Interestingly, besides key players in fighting infections, antibodies also contribute to immunopathology, and can regulate/modulate immune responses in various ways. Thus, many autoimmune disorders are characterized by autoantibodies. At the same time, autoreactive antibodies may also be essential to homeostasis, and self-reactive natural antibodies have been implied to contribute to clearance of e.g. degraded proteins. Antibodies are also produced in response to food & environmental (non-infectious) antigens, which may cause allergy. However, often no apparent effects develop, in part because of a response that is skewed towards IgG4, a poor trigger of effector functions. Therapeutic proteins can also elicit an immune response that often includes IgG4 antibodies, which usually does not result in hypersensitivity reactions, but can result in neutralization of the drug. Notably, in case of therapeutic antibodies, the resulting anti-drug antibodies are anti-idiotype antibodies, which can also develop naturally and have been implied in regulation of B cell responses. Thus, the spectrum of specificities and activities that antibodies display in situations of health and disease, unrelated to infection, is broad.

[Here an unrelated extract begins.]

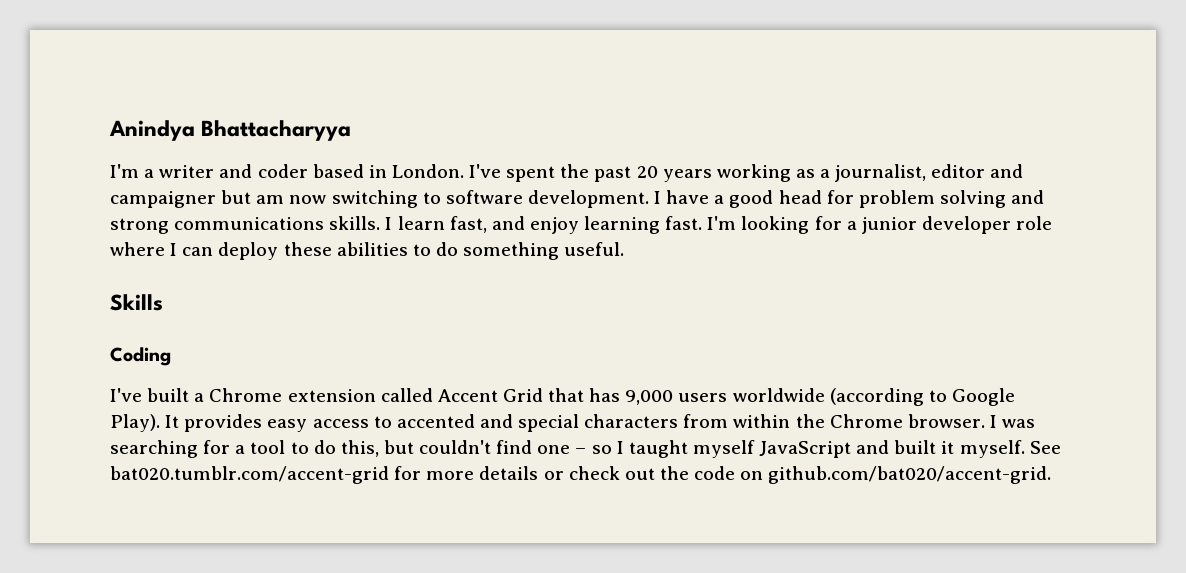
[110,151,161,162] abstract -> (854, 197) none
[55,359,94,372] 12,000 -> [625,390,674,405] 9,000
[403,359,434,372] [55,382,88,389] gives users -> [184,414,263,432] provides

We investigate the development of antibody responses in these situations, how antibodies initiate and regulate these responses and may lead to pathology or loss of efficacy, and generate knowledge that may result in improved treatment options using therapeutic antibodies in the clinic. Our research addresses one central aim: unraveling the mechanisms of (lack of) regulation by antibodies in pathological and clinical setting. In this context, we focus in particular on non-infectious antigens. In order to achieve this, we develop biophysical and immunochemical methodology to investigate structure-function relationships of antibodies in a basic and clinical setting.